-------- Dataset extract --------
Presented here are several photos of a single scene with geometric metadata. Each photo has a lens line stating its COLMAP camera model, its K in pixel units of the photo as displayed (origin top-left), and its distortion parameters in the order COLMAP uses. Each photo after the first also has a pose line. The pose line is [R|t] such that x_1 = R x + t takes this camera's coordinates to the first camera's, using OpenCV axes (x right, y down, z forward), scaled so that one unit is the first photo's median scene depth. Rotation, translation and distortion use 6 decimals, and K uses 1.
--------
-------- Dataset extract --------
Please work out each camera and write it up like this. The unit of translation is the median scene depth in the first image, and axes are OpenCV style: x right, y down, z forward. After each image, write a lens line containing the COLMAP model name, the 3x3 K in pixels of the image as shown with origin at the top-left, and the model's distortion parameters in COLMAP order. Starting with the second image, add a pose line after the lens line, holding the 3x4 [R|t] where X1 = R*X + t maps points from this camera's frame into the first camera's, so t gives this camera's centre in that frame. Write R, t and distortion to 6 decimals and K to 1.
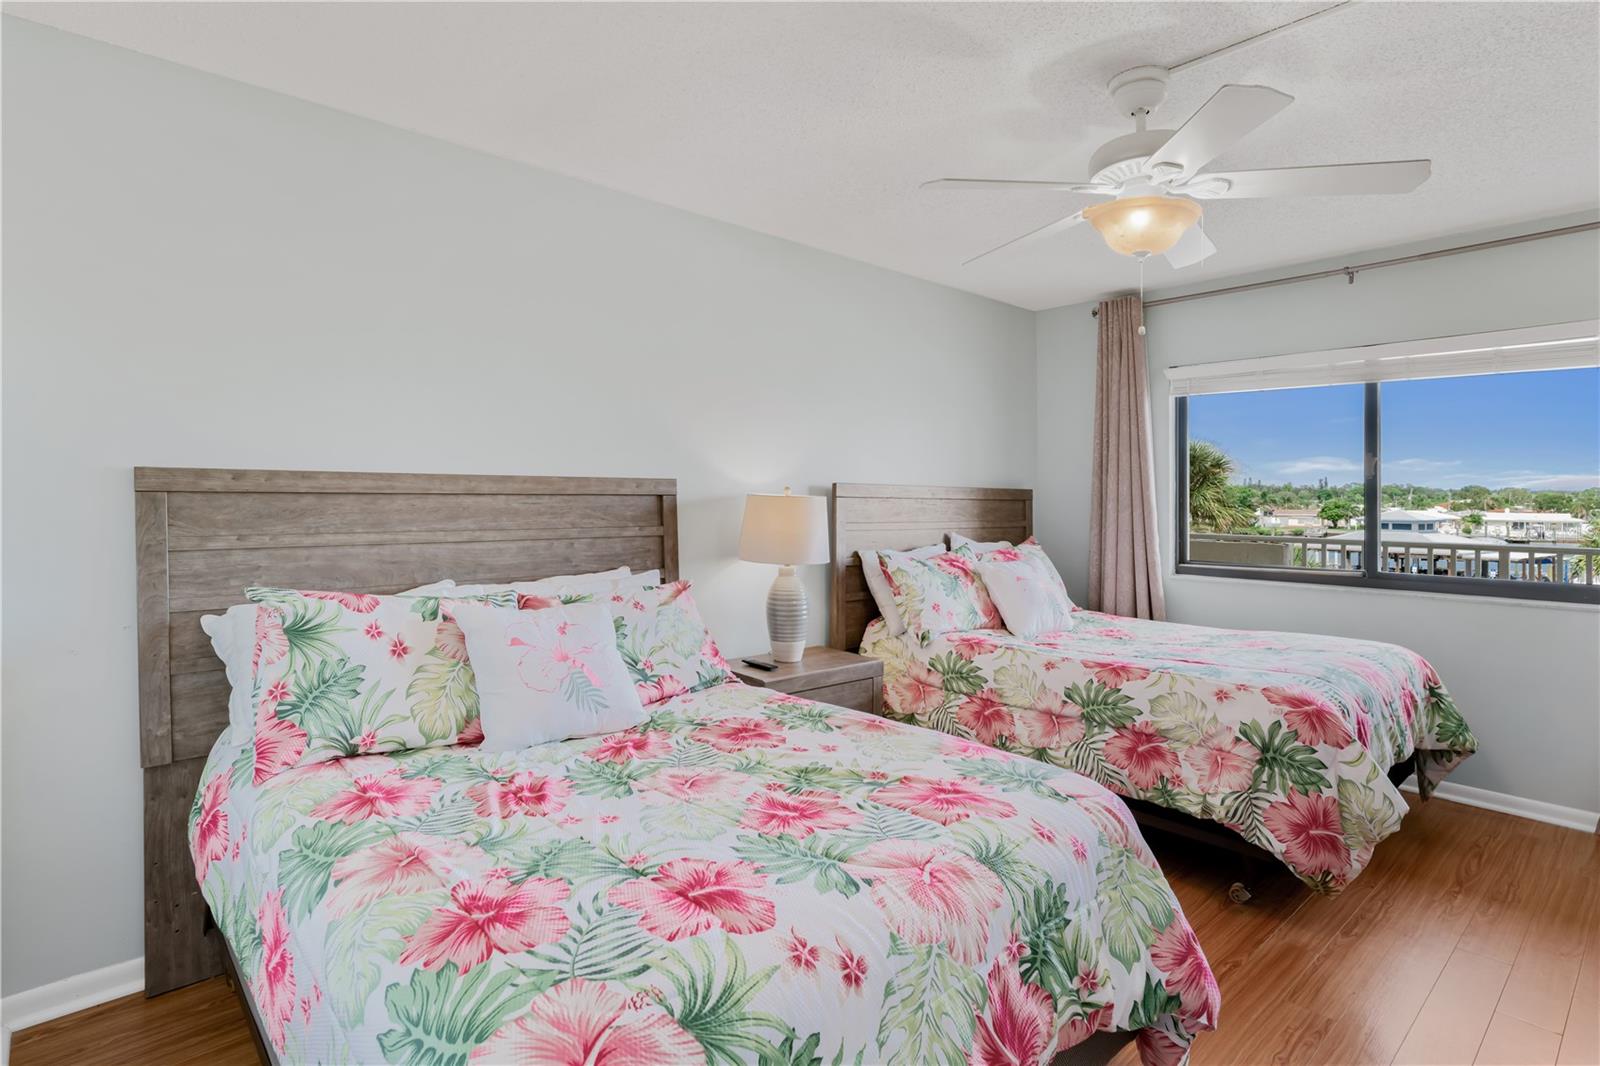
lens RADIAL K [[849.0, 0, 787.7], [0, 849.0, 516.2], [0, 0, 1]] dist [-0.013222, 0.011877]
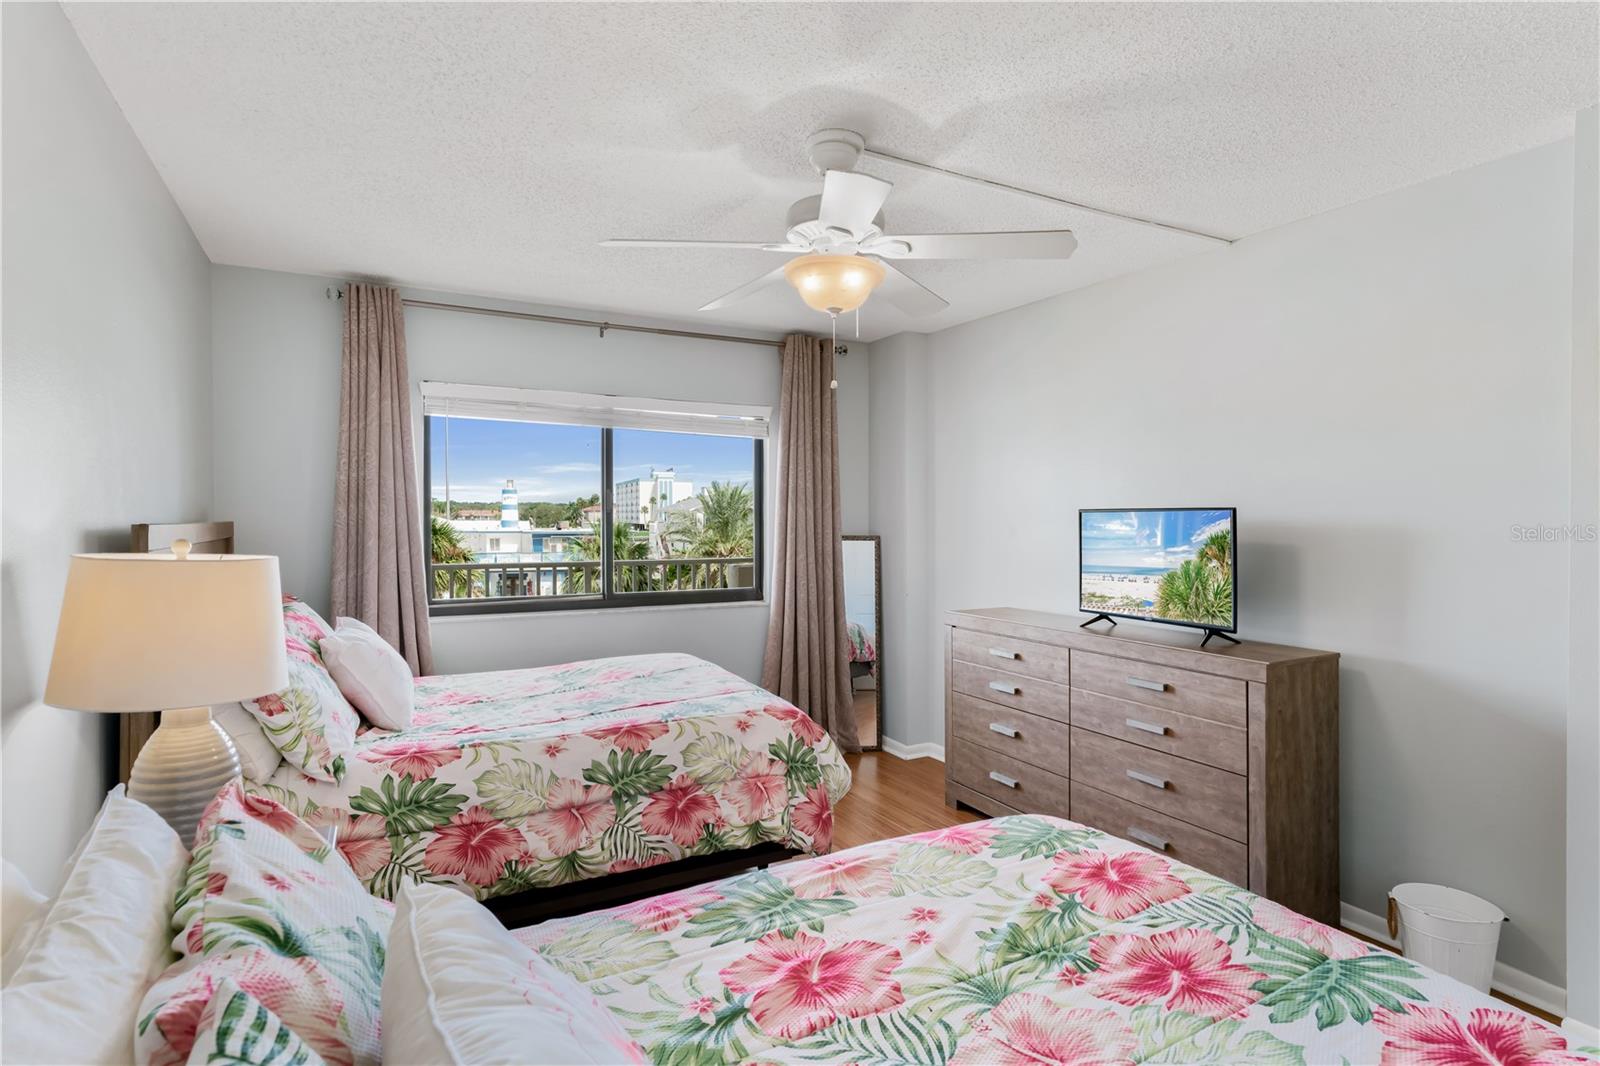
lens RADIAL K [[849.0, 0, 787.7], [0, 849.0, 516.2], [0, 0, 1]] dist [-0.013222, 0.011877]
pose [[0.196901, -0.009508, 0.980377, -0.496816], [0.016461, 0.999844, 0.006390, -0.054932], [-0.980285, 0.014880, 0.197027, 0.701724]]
--------
**What is being asked**
Reproduce word for word the lines running from the one containing "Please work out" through the one containing "0.014880, 0.197027, 0.701724]]", both included. Omit the pictures from your copy.

**Solution below**
Please work out each camera and write it up like this. The unit of translation is the median scene depth in the first image, and axes are OpenCV style: x right, y down, z forward. After each image, write a lens line containing the COLMAP model name, the 3x3 K in pixels of the image as shown with origin at the top-left, and the model's distortion parameters in COLMAP order. Starting with the second image, add a pose line after the lens line, holding the 3x4 [R|t] where X1 = R*X + t maps points from this camera's frame into the first camera's, so t gives this camera's centre in that frame. Write R, t and distortion to 6 decimals and K to 1.
lens RADIAL K [[849.0, 0, 787.7], [0, 849.0, 516.2], [0, 0, 1]] dist [-0.013222, 0.011877]
lens RADIAL K [[849.0, 0, 787.7], [0, 849.0, 516.2], [0, 0, 1]] dist [-0.013222, 0.011877]
pose [[0.196901, -0.009508, 0.980377, -0.496816], [0.016461, 0.999844, 0.006390, -0.054932], [-0.980285, 0.014880, 0.197027, 0.701724]]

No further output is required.